# Red Panda Zoos

## 1.Intro

According to several sientific reports, there are about 10.000 red pandas in the wild and approx. 2.000 in the zoos around the world. redpandasfinder dot com is a great source of structured information about red pandas living in the zoos. redpandafinder dot com gives an access to a json file that contains information on 496 red pandas and 109 zoos where they live in. 

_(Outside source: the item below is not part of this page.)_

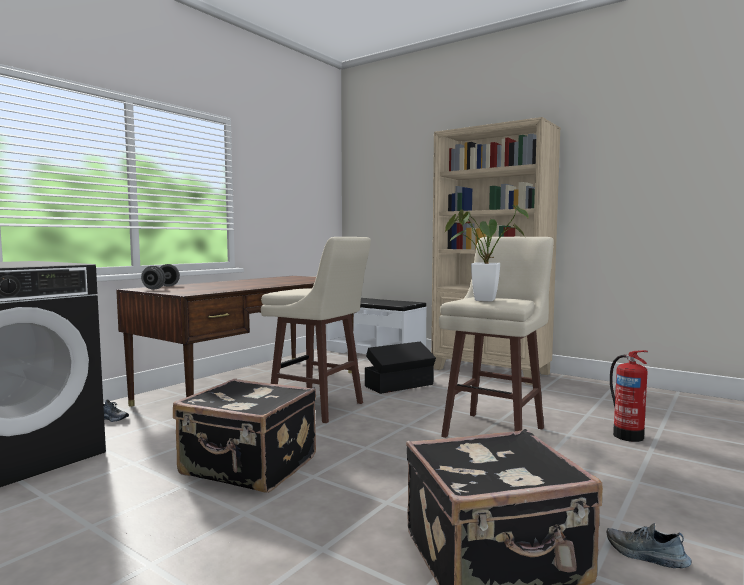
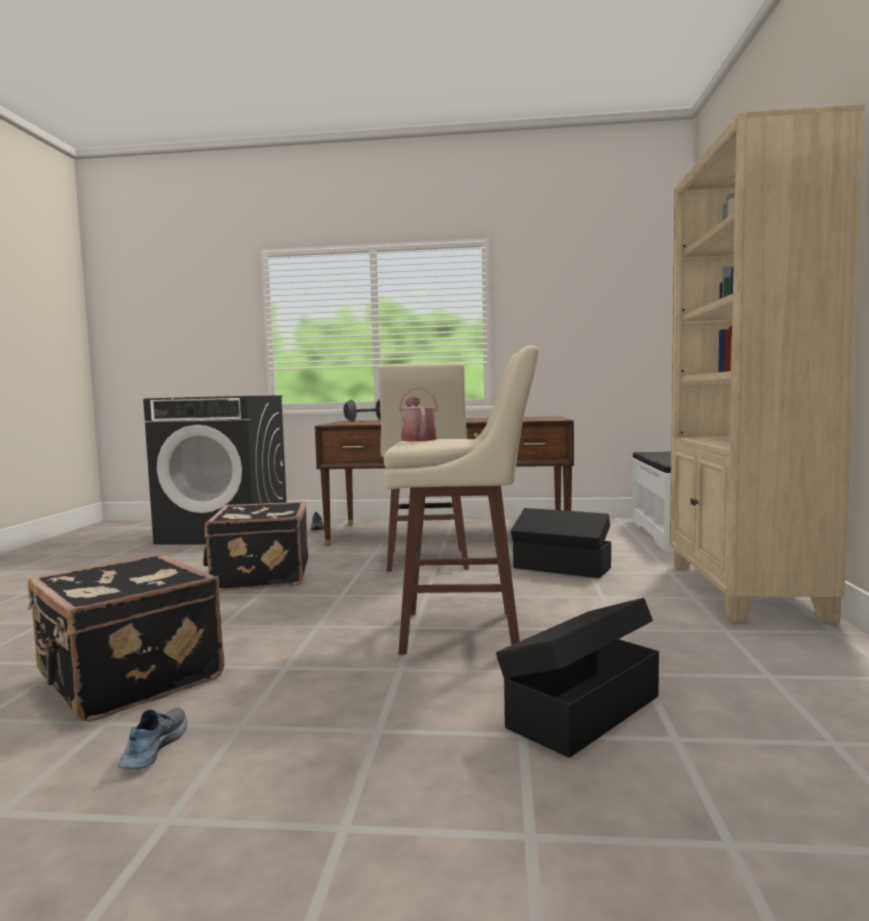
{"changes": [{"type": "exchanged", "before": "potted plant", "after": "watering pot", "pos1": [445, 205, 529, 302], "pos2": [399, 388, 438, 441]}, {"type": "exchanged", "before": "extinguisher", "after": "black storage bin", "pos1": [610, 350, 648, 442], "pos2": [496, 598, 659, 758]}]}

These cute furry animals spend days on the tops of rainforest trees eating bamboo and chilling in the shadows. They are absolutely harmless and adorable. They also have fur on the soles of the paws which make them really special. 
However during the last century the population on red pandas is decreasing significantlly and these days they have been classified as endangered in the IUCN Red List. There is a special surviving programm for this animals with the participation of many countries and many zoos.

## 2. Task

Red pandas are common habitants in zoos in all part of the world. Thus we should expect that the zoos from the json file would be spread evenly at least in the North hemisphere. We will visualize the zoos on the world map and find out whether it is true or not.

## 3. Methodology

Before we get the data and start exploring it, let's download all the dependencies that we need.

In [57]:
import pandas as pd
import json
import time
import folium
import requests
import re

### 3.1. Analyzing redpanda.json

In [58]:
url = 'http://redpandafinder.com/export/redpanda.json'
result = requests.get('http://redpandafinder.com/export/redpanda.json')
result.raise_for_status()

In [59]:
panda_json = result.json()
# Check if the json is OK
print([key for key in panda_json]) # should be ['_photo', '_totals', 'edges', 'vertices']

['_photo', '_totals', 'edges', 'vertices']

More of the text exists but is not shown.